[Records drawn from a dataset]

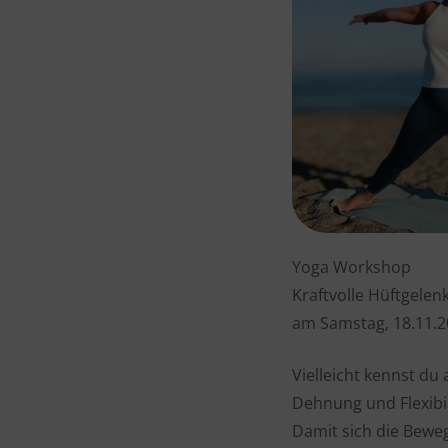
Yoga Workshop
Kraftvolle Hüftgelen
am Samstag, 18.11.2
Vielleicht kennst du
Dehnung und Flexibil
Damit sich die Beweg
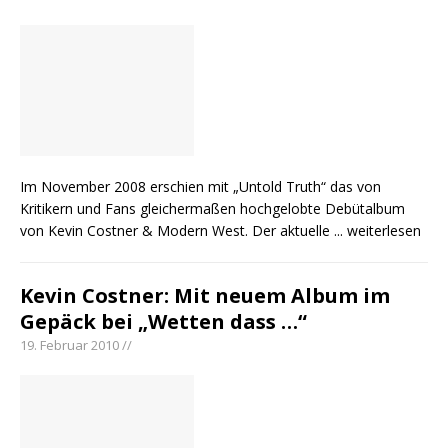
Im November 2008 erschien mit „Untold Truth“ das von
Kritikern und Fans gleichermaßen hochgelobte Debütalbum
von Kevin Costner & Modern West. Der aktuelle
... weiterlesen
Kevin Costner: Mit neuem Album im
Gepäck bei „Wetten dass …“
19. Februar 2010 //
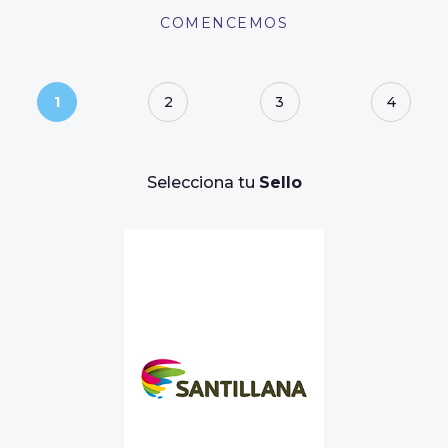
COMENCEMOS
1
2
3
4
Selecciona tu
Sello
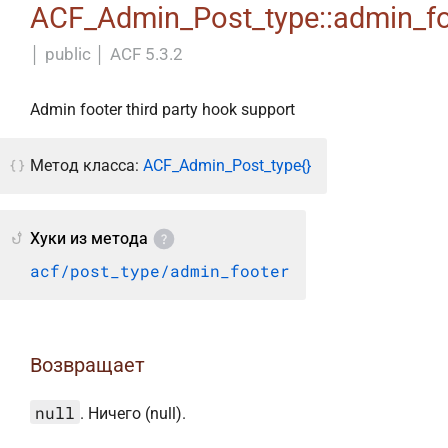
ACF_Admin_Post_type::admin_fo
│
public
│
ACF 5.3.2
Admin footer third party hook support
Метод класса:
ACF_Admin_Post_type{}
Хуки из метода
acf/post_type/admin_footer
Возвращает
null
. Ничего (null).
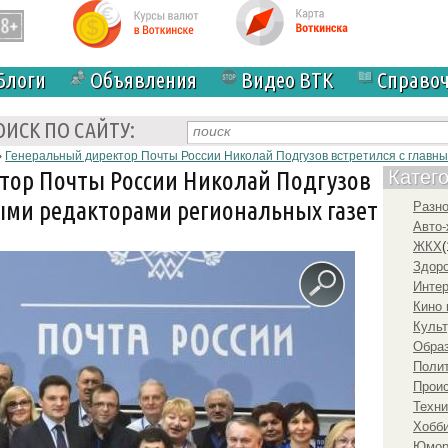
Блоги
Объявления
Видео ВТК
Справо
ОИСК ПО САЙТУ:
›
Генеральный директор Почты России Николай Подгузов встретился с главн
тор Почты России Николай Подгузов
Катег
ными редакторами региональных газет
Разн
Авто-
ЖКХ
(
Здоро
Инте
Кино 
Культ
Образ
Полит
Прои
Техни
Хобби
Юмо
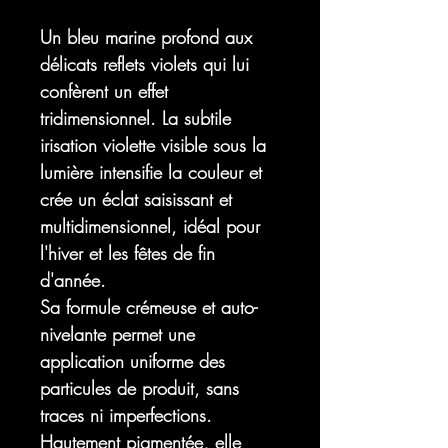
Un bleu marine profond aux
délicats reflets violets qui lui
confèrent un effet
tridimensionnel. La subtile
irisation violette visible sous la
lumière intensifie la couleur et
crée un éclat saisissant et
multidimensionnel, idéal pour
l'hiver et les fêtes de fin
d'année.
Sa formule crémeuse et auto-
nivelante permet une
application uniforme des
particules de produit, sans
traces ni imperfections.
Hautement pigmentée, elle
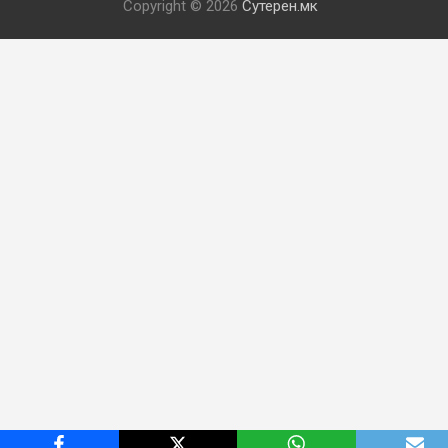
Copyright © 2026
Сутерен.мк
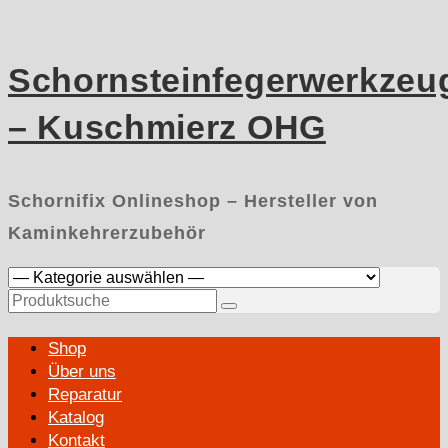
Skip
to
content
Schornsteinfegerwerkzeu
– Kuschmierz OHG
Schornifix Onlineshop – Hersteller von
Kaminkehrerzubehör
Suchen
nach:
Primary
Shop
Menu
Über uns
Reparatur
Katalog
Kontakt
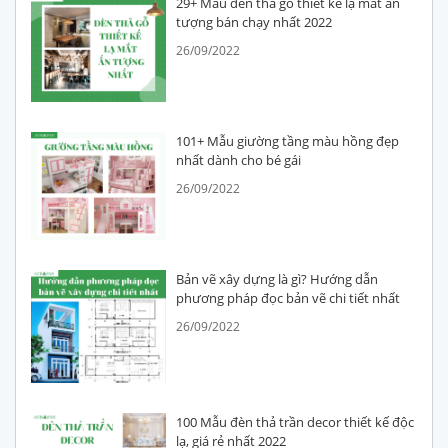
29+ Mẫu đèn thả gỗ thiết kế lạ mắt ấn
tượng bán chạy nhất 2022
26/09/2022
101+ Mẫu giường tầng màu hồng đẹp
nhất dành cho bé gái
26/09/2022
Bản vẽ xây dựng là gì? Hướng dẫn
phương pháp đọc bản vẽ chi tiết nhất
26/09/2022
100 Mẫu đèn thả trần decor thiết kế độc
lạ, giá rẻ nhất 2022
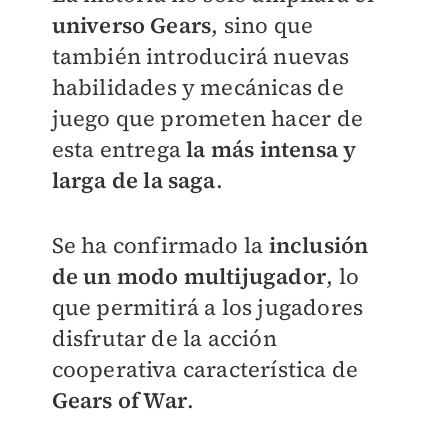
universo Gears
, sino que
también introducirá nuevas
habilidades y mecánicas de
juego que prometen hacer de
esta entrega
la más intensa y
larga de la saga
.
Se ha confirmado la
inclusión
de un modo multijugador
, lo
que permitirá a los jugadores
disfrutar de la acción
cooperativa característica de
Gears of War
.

Task:
Except for the pictures, set down each line of the records exactly as it appears.

Problem solution:
Yoga Workshop
Kraftvolle Hüftgelen
am Samstag, 18.11.2
Vielleicht kennst du
Dehnung und Flexibil
Damit sich die Beweg
Im November 2008 erschien mit „Untold Truth“ das von
Kritikern und Fans gleichermaßen hochgelobte Debütalbum
von Kevin Costner & Modern West. Der aktuelle
... weiterlesen
Kevin Costner: Mit neuem Album im
Gepäck bei „Wetten dass …“
19. Februar 2010 //
COMENCEMOS
1
2
3
4
Selecciona tu
Sello
ACF_Admin_Post_type::admin_fo
│
public
│
ACF 5.3.2
Admin footer third party hook support
Метод класса:
ACF_Admin_Post_type{}
Хуки из метода
acf/post_type/admin_footer
Возвращает
null
. Ничего (null).
Блоги
Объявления
Видео ВТК
Справо
ОИСК ПО САЙТУ:
›
Генеральный директор Почты России Николай Подгузов встретился с главн
тор Почты России Николай Подгузов
Катег
ными редакторами региональных газет
Разн
Авто-
ЖКХ
(
Здоро
Инте
Кино 
Культ
Образ
Полит
Прои
Техни
Хобби
Юмо
Un bleu marine profond aux
délicats reflets violets qui lui
confèrent un effet
tridimensionnel. La subtile
irisation violette visible sous la
lumière intensifie la couleur et
crée un éclat saisissant et
multidimensionnel, idéal pour
l'hiver et les fêtes de fin
d'année.
Sa formule crémeuse et auto-
nivelante permet une
application uniforme des
particules de produit, sans
traces ni imperfections.
Hautement pigmentée, elle
Copyright © 2026
Сутерен.мк
Skip
to
content
Schornsteinfegerwerkzeu
– Kuschmierz OHG
Schornifix Onlineshop – Hersteller von
Kaminkehrerzubehör
Suchen
nach:
Primary
Shop
Menu
Über uns
Reparatur
Katalog
Kontakt
29+ Mẫu đèn thả gỗ thiết kế lạ mắt ấn
tượng bán chạy nhất 2022
26/09/2022
101+ Mẫu giường tầng màu hồng đẹp
nhất dành cho bé gái
26/09/2022
Bản vẽ xây dựng là gì? Hướng dẫn
phương pháp đọc bản vẽ chi tiết nhất
26/09/2022
100 Mẫu đèn thả trần decor thiết kế độc
lạ, giá rẻ nhất 2022
universo Gears
, sino que
también introducirá nuevas
habilidades y mecánicas de
juego que prometen hacer de
esta entrega
la más intensa y
larga de la saga
.
Se ha confirmado la
inclusión
de un modo multijugador
, lo
que permitirá a los jugadores
disfrutar de la acción
cooperativa característica de
Gears of War
.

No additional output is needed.